__EXERCISE DIRECTIONS__. Across the entries below, how many lines have the string "WNBL" in them? Reply with only the number.

__EXTRACTED RECORDS__.
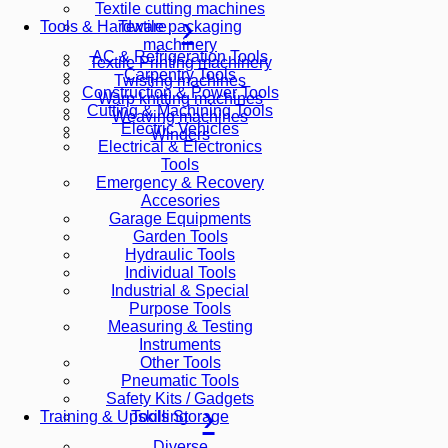
Textile cutting machines
Textile packaging
Tools & Hardware
machinery
AC & Refrigeration Tools
Textile Printing machinery
Carpentry Tools
Twisting machines
Construction & Power Tools
Warp knitting machines
Cutting & Machining Tools
Weaving machines
Electric Vehicles
Winders
Electrical & Electronics
Tools
Emergency & Recovery
Accesories
Garage Equipments
Garden Tools
Hydraulic Tools
Individual Tools
Industrial & Special
Purpose Tools
Measuring & Testing
Instruments
Other Tools
Pneumatic Tools
Safety Kits / Gadgets
Tools Storage
Training & Upskilling
Diverse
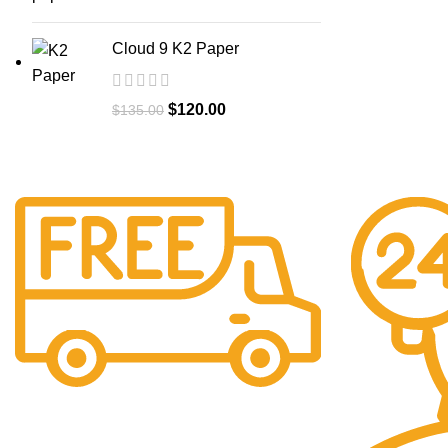
Cloud 9 K2 Paper
$
120.00
$
135.00
Free Shipping.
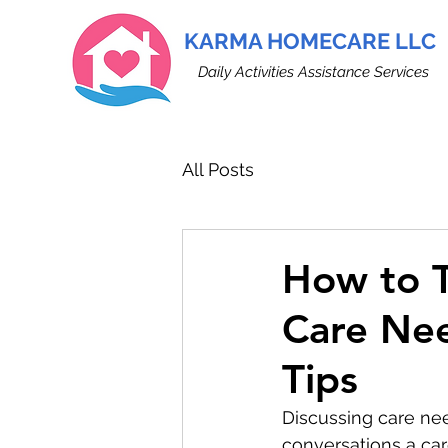
KARMA HOMECARE LLC
Daily Activities Assistance Services
All Posts
How to T
Care Ne
Tips
Discussing care nee
conversations a care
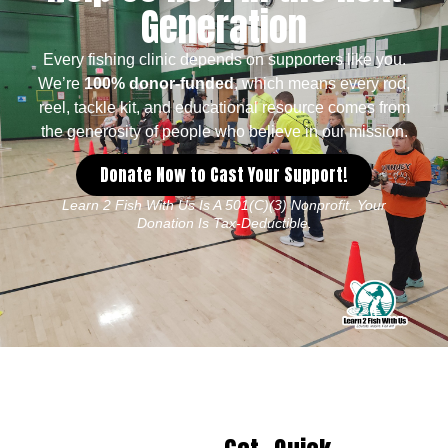
Generation
Every fishing clinic depends on supporters like you.
We’re
100% donor-funded
, which means every rod,
reel, tackle kit, and educational resource comes from
the generosity of people who believe in our mission.
Donate Now to Cast Your Support!
Learn 2 Fish With Us Is A 501(c)(3) Nonprofit. Your
Donation Is Tax-Deductible.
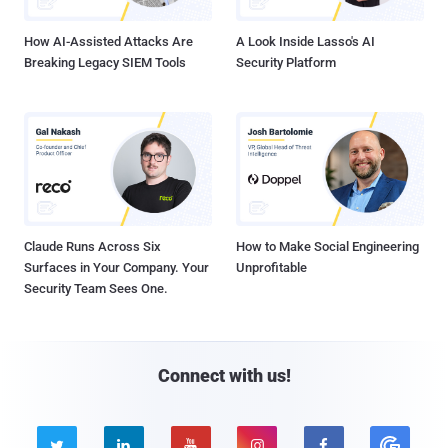
How AI-Assisted Attacks Are
A Look Inside Lasso's AI
Breaking Legacy SIEM Tools
Security Platform
Claude Runs Across Six
How to Make Social Engineering
Surfaces in Your Company. Your
Unprofitable
Security Team Sees One.
Connect with us!





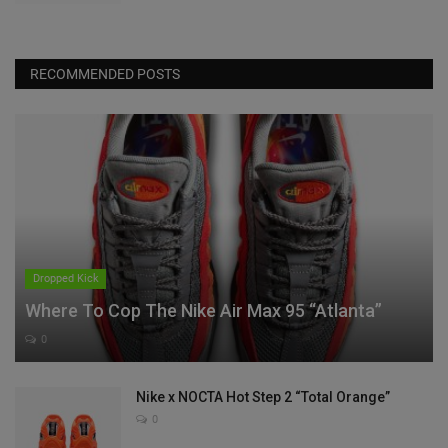
RECOMMENDED POSTS
Dropped Kick
Where To Cop The Nike Air Max 95 “Atlanta”
0
Nike x NOCTA Hot Step 2 “Total Orange”
0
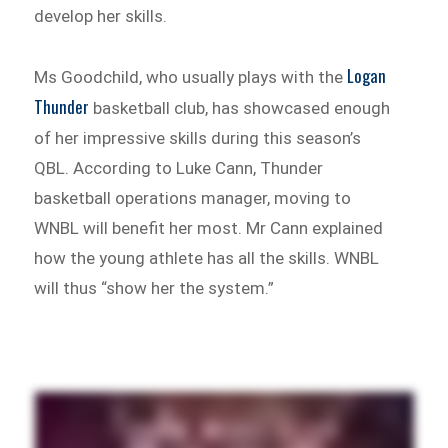
develop her skills.
Logan
Ms Goodchild, who usually plays with the
Thunder
basketball club, has showcased enough
of her impressive skills during this season’s
QBL. According to Luke Cann, Thunder
basketball operations manager, moving to
WNBL will benefit her most. Mr Cann explained
how the young athlete has all the skills. WNBL
will thus “show her the system.”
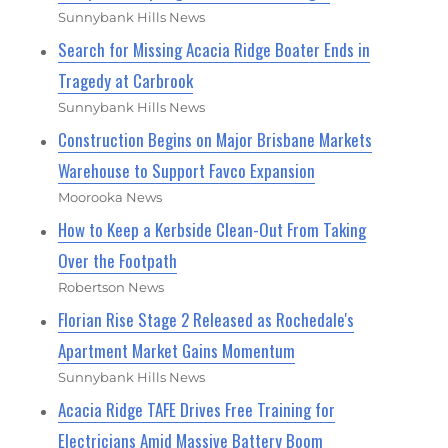
Sunnybank Hills News
Search for Missing Acacia Ridge Boater Ends in
Tragedy at Carbrook
Sunnybank Hills News
Construction Begins on Major Brisbane Markets
Warehouse to Support Favco Expansion
Moorooka News
How to Keep a Kerbside Clean-Out From Taking
Over the Footpath
Robertson News
Florian Rise Stage 2 Released as Rochedale's
Apartment Market Gains Momentum
Sunnybank Hills News
Acacia Ridge TAFE Drives Free Training for
Electricians Amid Massive Battery Boom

__ANSWER FOR THIS EXERCISE__. 2